A Python package developed as part of the NASA Earth Observing System Data and Information System (EOSDIS) for parsing Earth Observation science granule structure and extracting relations between science variables and their associated metadata, such as coordinates. This package also includes the capability to generate variable (UMM-Var) metadata records that are compatible with the NASA EOSDIS Common Metadata Repository (CMR).

For general usage of classes and functions in earthdata-varinfo, see: https://github.com/nasa/earthdata-varinfo/blob/main/docs/earthdata-varinfo.ipynb.

Features:

CFConfig

A class that takes a JSON file and retrieves all related configuration based on the supplied mission name and collection shortname. The JSON file is optional, and if not supplied, a CFConfig class will be constructed with largely empty attributes.

from varinfo import CFConfig

cf_config = CFConfig('ICESat2', 'ATL03', config_file='config/0.0.1/sample_config_0.0.1.json')
metadata_attributes = cf_config.get_metadata_attributes('/full/variable/path')

VarInfo

A group of classes that contain metadata attributes for all groups and variables in a single granule, and the relations between all variables within that granule. Current classes include:

  • VarInfoBase: An abstract base class that contains core logic and methods used by the child classes that parse different sources of granule information.
  • VarInfoFromDmr: Child class that maps input from a .dmr file downloaded from Hyrax in the cloud. This inherits all the methods and logic of VarInfoBase.
  • VarInfoFromNetCDF4: Child class that maps input directly from a NetCDF-4 file. Thus inherits all the methods and logic of VarInfoBase.
from varinfo import VarInfoFromDmr

var_info = VarInfoFromDmr('/path/to/local/file.dmr',
                          config_file='config/0.0.1/sample_config_0.0.1.json')

# Retrieve a set of variables with coordinate metadata:
var_info.get_science_variables()

# Retrieve a set of variables without coordinate metadata:
var_info.get_metadata_variables()

# Augment a set of desired variables with all variables required to support
# the requested set. For example coordinate variables.
var_info.get_required_variables({'/path/to/science/variable'})

# Retrieve an ordered list of dimensions associated with all specified variables.
var_info.get_required_dimensions({'/path/to/science/variable'})

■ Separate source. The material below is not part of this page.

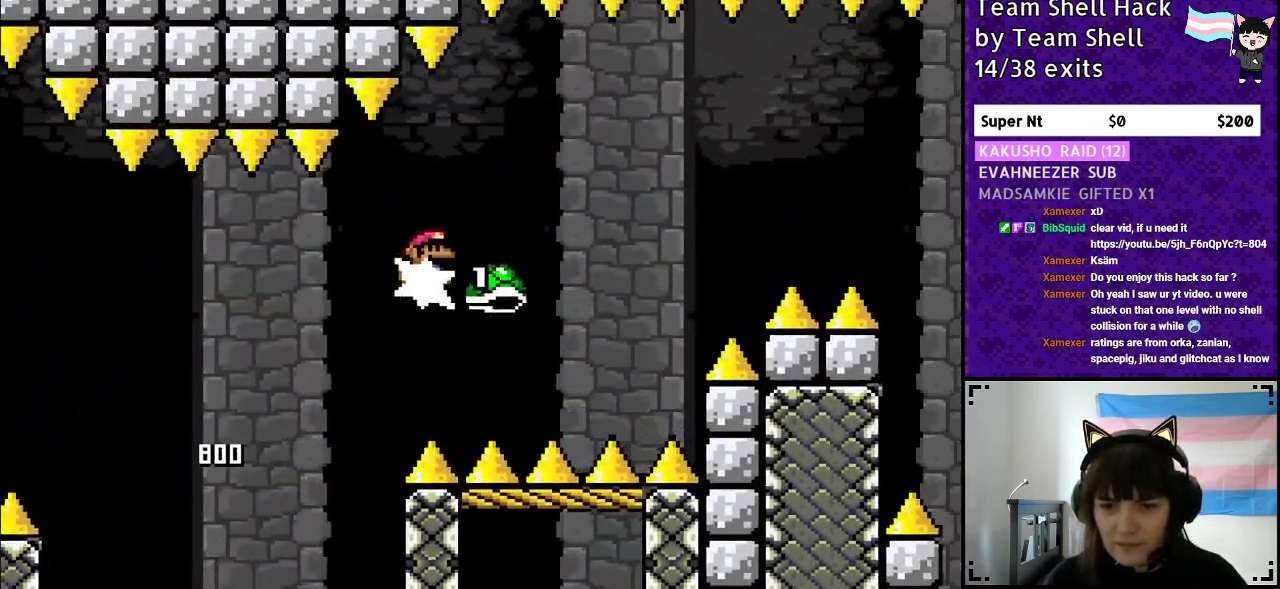
{"buttons": ["B", "Y", "DPAD_RIGHT"], "events": [[50, "Y", "down"], [183, "B", "up"], [300, "B", "down"]]}
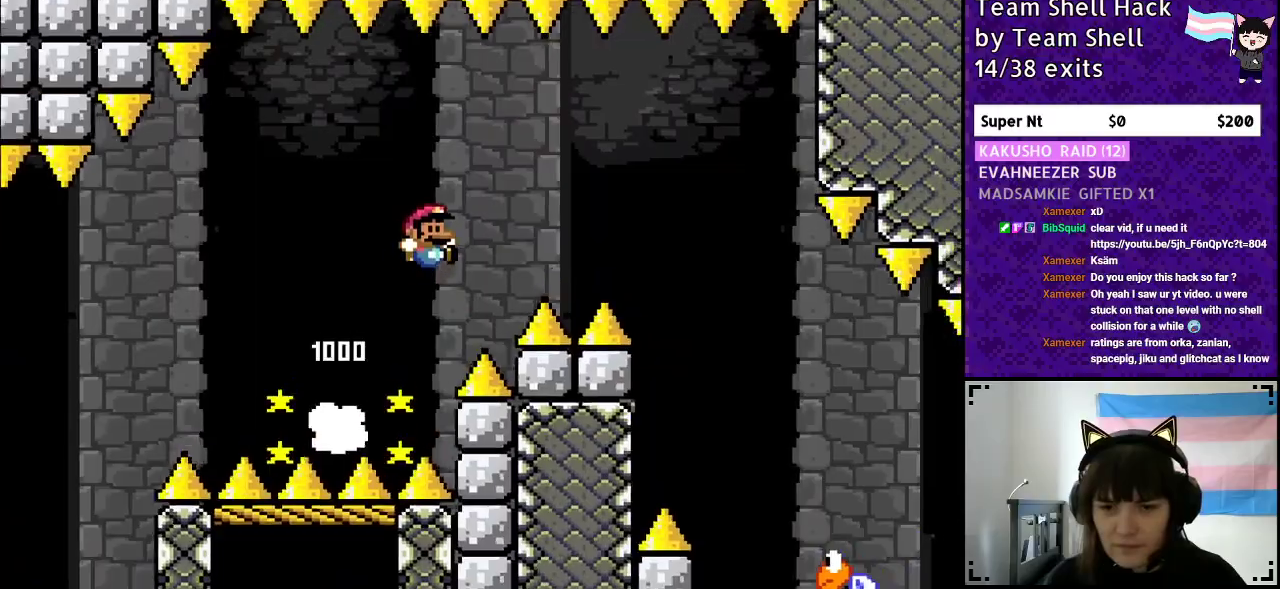
{"buttons": ["B", "DPAD_RIGHT"], "events": [[500, "Y", "up"]]}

# Retrieve all spatial dimensions associated with the specified set of science
# variables.
var_info.get_spatial_dimensions({'/path/to/science/variable'})

The VarInfoFromDmr and VarInfoFromNetCDF4 classes also have an optional argument short_name, which can be used upon instantiation to specify the short name of the collection to which the granule belongs. This option is the preferred way to specify a collection short name, and particularly encouraged for use when a granule does not contain the collection short name within its metadata attributes (e.g., ABoVE collections from ORNL).

var_info = VarInfoFromDmr('/path/to/local/file.dmr', short_name='ATL03')

Note: as there are now two optional parameters, short_name and config_file, it is best to ensure that both are specified as named arguments upon instantiation.

UMM-Var generation

earthdata-varinfo can generate variable metadata records compatible with the CMR UMM-Var schema:

from varinfo import VarInfoFromNetCDF4
from varinfo.umm_var import export_all_umm_var_to_json, get_all_umm_var

# Instantiate a VarInfoFromNetCDF4 object for a local NetCDF-4 file.
var_info = VarInfoFromNetCDF4('/path/to/local/file.nc4', short_name='ATL03')

# Retrieve a dictionary of UMM-Var JSON records. Keys are the full variable
# paths, values are UMM-Var schema-compatible, JSON-serialisable dictionaries.
umm_var = get_all_umm_var(var_info)

# Write each UMM-Var dictionary to its own JSON file:
export_all_umm_var_to_json(list(umm_var.values()), output_dir='local_dir')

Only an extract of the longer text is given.